Human resources employees are trained to detect age discrimination, but keep in mind that they work for your employer. You can file a complaint with your human resources department, who in turn will talk with your supervisor and this situation may or may not be to your advantage. You have the right to consult an attorney to see if you have a valid case. You can also reach out to your local Equal Employment Opportunity Commission (EEOC) office to learn how to file a charge.

Work Together

If others at your job were laid off or you suspect age discrimination, consider working together to pursue legal action. This can help you minimize costs and give you leverage during negotiations.

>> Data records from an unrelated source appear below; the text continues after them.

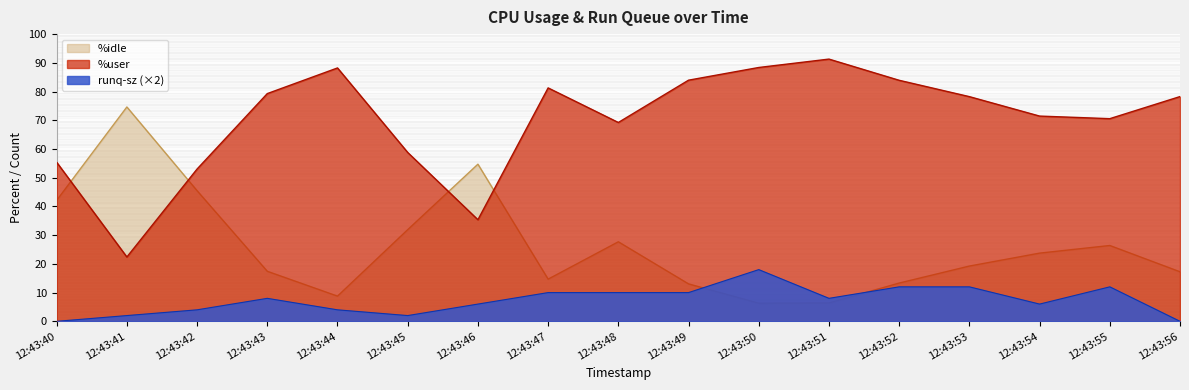

What is the average value of the runq-sz series?

7.3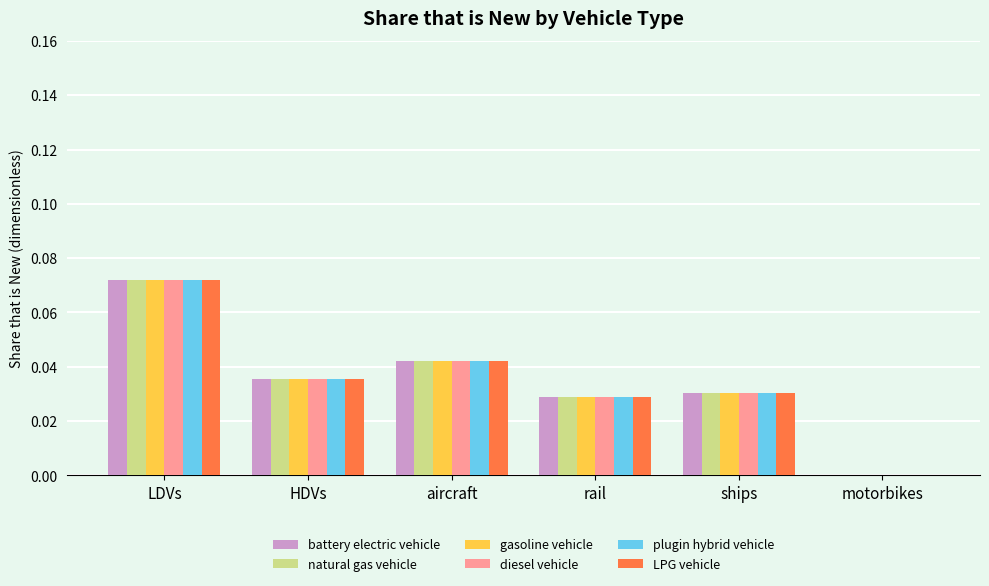

Which label corresponds to the largest value in the chart?

LDVs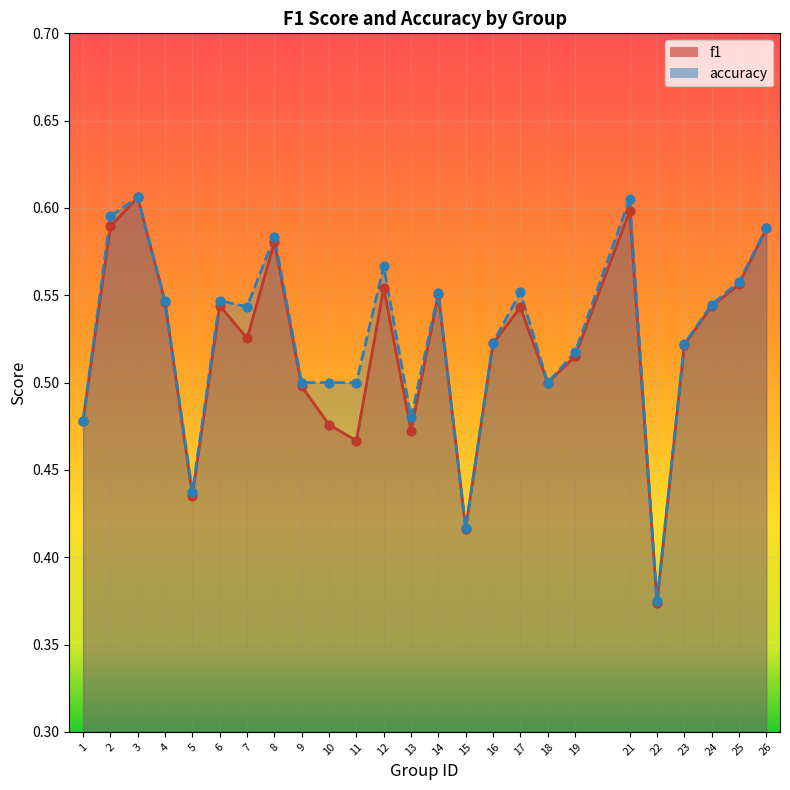

What are all the series names shown in the legend?

f1, accuracy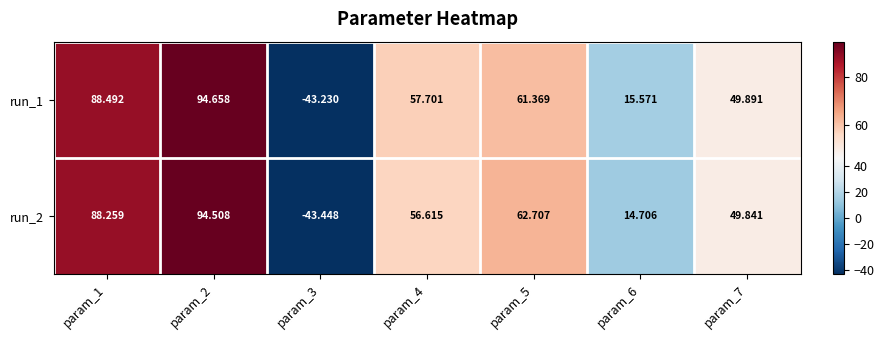

What is the spread (max minus min) of values at param_3?

0.2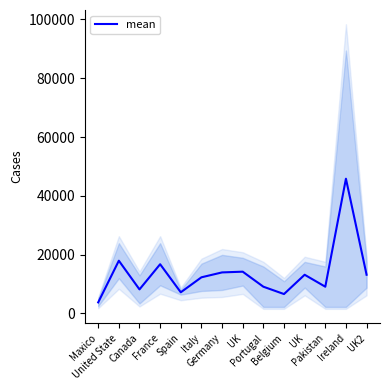

What is the label of the 4th point from the right?

UK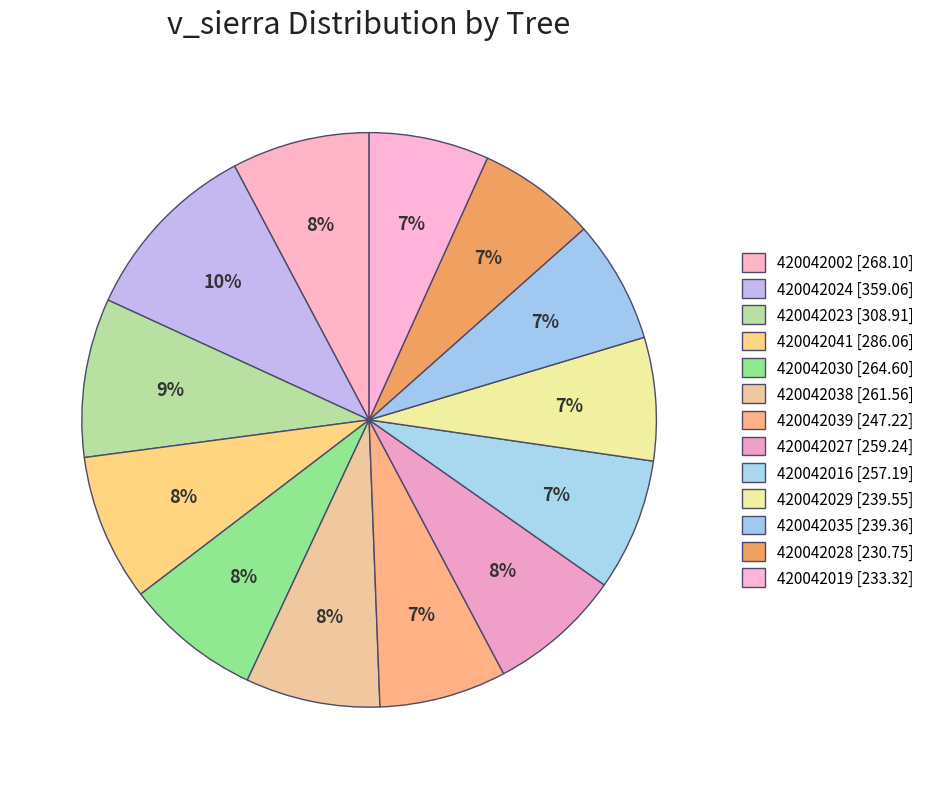

What is the smallest slice in the pie chart?

420042028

Winning is Tough, but Possible

A jury awarded a former Staples employee compensatory and punitive damages as a result of an employment discrimination case. The employee was a manager at Corporate Express before its acquisition by Staples in 2008. The lawsuit accused managers at Staples of harassing and discriminating against the employee because of his age. He was called “old goat” and was often laughed at by the staff during company meetings. Continued harassment including a suspension for taking a bell pepper worth 50 cents eventually led to his termination in 2011. The jury ultimately found in favor of the plaintiff-employee and awarded him $26 million.

Be Tech Savvy

You don’t have to be a computer programmer to excel at your job (unless of course your job is programming computers). However, most people should know how to use technology to make their jobs easier and become more effective employees. It is important to become comfortable with the abundance of technological resources at your disposal. Read online articles and blogs to stay current. Taking online courses or webinars demonstrates that you can still excel at work, regardless of your age.